You accepted an offer. The letter of intent is signed. You're mentally spending the proceeds. Then due diligence starts, and everything falls apart.

I've watched it happen dozens of times. A seller gets a strong offer, celebrates too early, and then fumbles the due diligence phase so badly that the buyer walks away or renegotiates the price down by 20%. It's painful to watch because most of these mistakes are completely avoidable.

Here's the reality: somewhere between 30% and 50% of small business deals that reach the LOI stage never make it to closing. The number one reason isn't price disagreements. It's what happens during due diligence. Sellers either can't produce what buyers need, they try to hide problems, or they sabotage their own deal through carelessness and ego.

I'm going to walk you through the eight mistakes I see sellers make most often during DD, and exactly how to avoid each one.

Why Due Diligence Is Where Deals Die

Due diligence is the buyer's chance to verify that everything you told them about your business is actually true. They're going to dig through your financials, talk to your landlord, review your contracts, and look under every rock they can find. This isn't personal. It's business.

Most sellers don't realize how intense this process gets. A typical buyer or their advisor will request 50 to 150 individual documents. They'll ask questions that feel invasive. They'll challenge your numbers. They'll want explanations for every revenue dip and every unusual expense.

The deals that close smoothly are the ones where the seller was prepared, honest, and professional throughout. The deals that blow up are the ones where the seller got sloppy, secretive, or emotional. If you want a deeper look at what buyers are actually looking for, check out this due diligence checklist written from the buyer's perspective.

------------------------------------

# [Problems to work on]
#1 According to the due diligence passage, why do so many small business deals fall apart during due diligence rather than over price?
#2 Can you continue the due diligence passage from its final sentence, keeping the same voice?
The records that come next have no connection to the due diligence passage.

------------------------------------

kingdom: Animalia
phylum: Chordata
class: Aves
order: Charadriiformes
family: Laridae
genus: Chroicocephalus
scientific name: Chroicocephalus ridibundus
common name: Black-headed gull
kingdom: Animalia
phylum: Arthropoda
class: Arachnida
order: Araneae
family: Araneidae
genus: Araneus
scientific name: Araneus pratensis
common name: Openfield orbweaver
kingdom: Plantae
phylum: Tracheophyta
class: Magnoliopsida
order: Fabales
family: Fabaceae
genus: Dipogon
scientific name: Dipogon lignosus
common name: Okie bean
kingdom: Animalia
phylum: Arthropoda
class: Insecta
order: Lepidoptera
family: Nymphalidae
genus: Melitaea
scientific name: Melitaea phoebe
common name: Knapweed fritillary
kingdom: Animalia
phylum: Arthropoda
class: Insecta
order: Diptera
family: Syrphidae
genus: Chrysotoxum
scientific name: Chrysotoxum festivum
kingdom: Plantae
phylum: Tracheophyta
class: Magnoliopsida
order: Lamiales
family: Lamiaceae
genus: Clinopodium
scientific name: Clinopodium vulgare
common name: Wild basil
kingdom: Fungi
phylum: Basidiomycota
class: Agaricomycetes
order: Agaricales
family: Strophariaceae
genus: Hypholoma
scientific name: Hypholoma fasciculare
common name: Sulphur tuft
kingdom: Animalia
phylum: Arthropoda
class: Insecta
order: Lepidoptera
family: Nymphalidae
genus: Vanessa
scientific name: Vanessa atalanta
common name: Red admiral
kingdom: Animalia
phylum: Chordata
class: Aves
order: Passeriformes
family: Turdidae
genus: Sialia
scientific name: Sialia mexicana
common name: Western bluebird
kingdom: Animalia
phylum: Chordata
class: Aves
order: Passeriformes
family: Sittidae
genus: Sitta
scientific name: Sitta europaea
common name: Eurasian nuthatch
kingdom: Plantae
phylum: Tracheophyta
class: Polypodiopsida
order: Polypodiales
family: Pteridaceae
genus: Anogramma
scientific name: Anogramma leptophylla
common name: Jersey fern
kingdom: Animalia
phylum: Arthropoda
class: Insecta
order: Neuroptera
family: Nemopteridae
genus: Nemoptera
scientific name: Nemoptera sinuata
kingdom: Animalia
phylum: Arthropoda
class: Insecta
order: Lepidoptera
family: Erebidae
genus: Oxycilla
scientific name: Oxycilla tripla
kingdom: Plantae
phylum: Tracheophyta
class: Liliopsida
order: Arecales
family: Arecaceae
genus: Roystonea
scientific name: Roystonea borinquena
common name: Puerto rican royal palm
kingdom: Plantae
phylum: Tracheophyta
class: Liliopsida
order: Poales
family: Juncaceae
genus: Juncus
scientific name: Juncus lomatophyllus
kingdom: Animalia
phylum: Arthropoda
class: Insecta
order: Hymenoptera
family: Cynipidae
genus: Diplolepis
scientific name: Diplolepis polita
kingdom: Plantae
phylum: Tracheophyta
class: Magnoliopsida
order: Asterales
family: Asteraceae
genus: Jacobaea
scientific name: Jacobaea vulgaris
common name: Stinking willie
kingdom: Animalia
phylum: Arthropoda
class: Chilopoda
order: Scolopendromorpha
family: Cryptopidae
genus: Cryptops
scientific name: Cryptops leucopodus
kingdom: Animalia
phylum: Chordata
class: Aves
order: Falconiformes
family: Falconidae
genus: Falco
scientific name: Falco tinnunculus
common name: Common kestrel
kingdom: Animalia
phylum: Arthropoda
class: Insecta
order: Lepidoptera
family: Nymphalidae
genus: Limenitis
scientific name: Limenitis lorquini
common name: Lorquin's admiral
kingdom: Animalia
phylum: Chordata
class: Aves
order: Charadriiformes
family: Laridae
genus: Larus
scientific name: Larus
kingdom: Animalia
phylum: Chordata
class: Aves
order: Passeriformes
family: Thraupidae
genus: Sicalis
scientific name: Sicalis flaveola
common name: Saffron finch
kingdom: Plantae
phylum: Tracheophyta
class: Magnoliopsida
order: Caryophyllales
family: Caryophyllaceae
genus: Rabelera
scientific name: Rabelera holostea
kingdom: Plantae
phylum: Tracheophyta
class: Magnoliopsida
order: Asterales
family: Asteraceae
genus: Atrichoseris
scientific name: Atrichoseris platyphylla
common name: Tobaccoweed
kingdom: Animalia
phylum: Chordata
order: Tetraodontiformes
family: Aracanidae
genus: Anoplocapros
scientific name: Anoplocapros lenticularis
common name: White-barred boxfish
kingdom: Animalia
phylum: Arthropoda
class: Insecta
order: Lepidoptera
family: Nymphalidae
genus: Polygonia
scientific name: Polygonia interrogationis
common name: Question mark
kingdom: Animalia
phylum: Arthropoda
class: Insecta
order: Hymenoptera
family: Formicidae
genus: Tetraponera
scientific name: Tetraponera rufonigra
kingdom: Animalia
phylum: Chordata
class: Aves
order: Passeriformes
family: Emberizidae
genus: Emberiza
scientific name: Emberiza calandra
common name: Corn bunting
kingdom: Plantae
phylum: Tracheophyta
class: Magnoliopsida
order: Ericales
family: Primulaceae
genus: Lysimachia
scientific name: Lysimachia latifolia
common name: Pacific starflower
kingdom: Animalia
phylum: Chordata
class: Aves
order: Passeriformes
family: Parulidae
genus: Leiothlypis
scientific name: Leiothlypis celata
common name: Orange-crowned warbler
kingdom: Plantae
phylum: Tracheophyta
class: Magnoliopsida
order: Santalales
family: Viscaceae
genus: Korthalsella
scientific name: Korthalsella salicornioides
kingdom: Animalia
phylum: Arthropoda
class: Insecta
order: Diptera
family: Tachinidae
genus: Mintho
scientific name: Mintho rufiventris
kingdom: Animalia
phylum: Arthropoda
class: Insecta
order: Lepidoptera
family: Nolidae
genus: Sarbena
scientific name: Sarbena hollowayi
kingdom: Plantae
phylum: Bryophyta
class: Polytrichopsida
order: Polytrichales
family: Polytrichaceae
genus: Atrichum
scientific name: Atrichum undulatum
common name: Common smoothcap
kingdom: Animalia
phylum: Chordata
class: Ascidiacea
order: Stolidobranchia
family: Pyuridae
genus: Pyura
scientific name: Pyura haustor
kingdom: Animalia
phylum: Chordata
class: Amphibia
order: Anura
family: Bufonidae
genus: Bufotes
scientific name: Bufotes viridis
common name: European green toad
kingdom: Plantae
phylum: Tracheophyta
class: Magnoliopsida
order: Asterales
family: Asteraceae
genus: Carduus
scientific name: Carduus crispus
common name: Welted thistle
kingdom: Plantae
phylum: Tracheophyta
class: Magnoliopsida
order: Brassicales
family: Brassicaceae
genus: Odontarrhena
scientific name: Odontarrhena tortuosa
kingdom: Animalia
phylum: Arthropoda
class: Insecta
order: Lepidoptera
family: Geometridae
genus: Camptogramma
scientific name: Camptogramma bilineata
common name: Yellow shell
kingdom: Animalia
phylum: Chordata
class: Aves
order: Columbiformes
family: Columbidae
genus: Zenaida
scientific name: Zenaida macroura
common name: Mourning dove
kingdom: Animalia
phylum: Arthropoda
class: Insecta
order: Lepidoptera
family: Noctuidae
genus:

------------------------------------

# [Answers to the tasks]
#1 Sellers either can't produce what buyers need, try to hide problems, or sabotage their own deal through carelessness and ego. Due diligence is when the buyer checks whether everything the seller said about the business is true.

#2
Broker insight: Due diligence is not the buyer attacking your business. It's the buyer building confidence to write you a very large check. Every document you produce quickly and every question you answer clearly moves them closer to closing. Every delay and every vague answer moves them closer to the exit.

Let me break down each mistake so you can avoid them.

Chart showing how much common seller mistakes cost during due diligence from 20K to 350K

Mistake 1: Not Preparing Documents in Advance

This is the most common mistake I see, and it's the easiest to fix. A buyer submits their document request list on day one of due diligence. The seller looks at the list of 80 items and panics because half the documents are buried in filing cabinets, stored on an old laptop, or simply don't exist in any organized form.

Here's what a typical DD request includes:

  • Three years of federal and state tax returns
  • Monthly profit and loss statements for the trailing 24 months
  • Balance sheets for the last three fiscal years
  • Accounts receivable and accounts payable aging reports
  • All lease agreements (real estate, equipment, vehicles)
  • Employee roster with compensation, hire dates, and roles
  • Customer contracts and revenue concentration data
  • Vendor agreements and supplier contracts
  • Insurance policies and claims history
  • Permits, licenses, and regulatory compliance records

When a seller takes two weeks to produce basic tax returns, it sends a terrible signal. The buyer starts wondering what else is disorganized. They question whether the financials they've already seen are accurate. Every delay gives the buyer more time to get cold feet or find another deal.

I had a client last year who lost a $1.2 million deal because he couldn't produce clean P&L statements going back more than 18 months. His bookkeeper had quit, the QuickBooks file was a mess, and it took his CPA six weeks to reconstruct the financials. By then, the buyer had moved on to another acquisition.

The fix is simple: start preparing your financials at least six months before you list your business. Get your books cleaned up, your documents organized, and your data room ready before a single buyer walks through the door.

Mistake 2: Hiding Problems Instead of Addressing Them

Every business has problems. Every single one. Maybe revenue dipped 15% last quarter because you lost a key customer. Maybe there's an outstanding workers' comp claim. Maybe your biggest client represents 40% of revenue and their contract expires in eight months.

Sellers who try to hide these issues are making a catastrophic mistake. Buyers will find out. They always do. That's literally the point of due diligence.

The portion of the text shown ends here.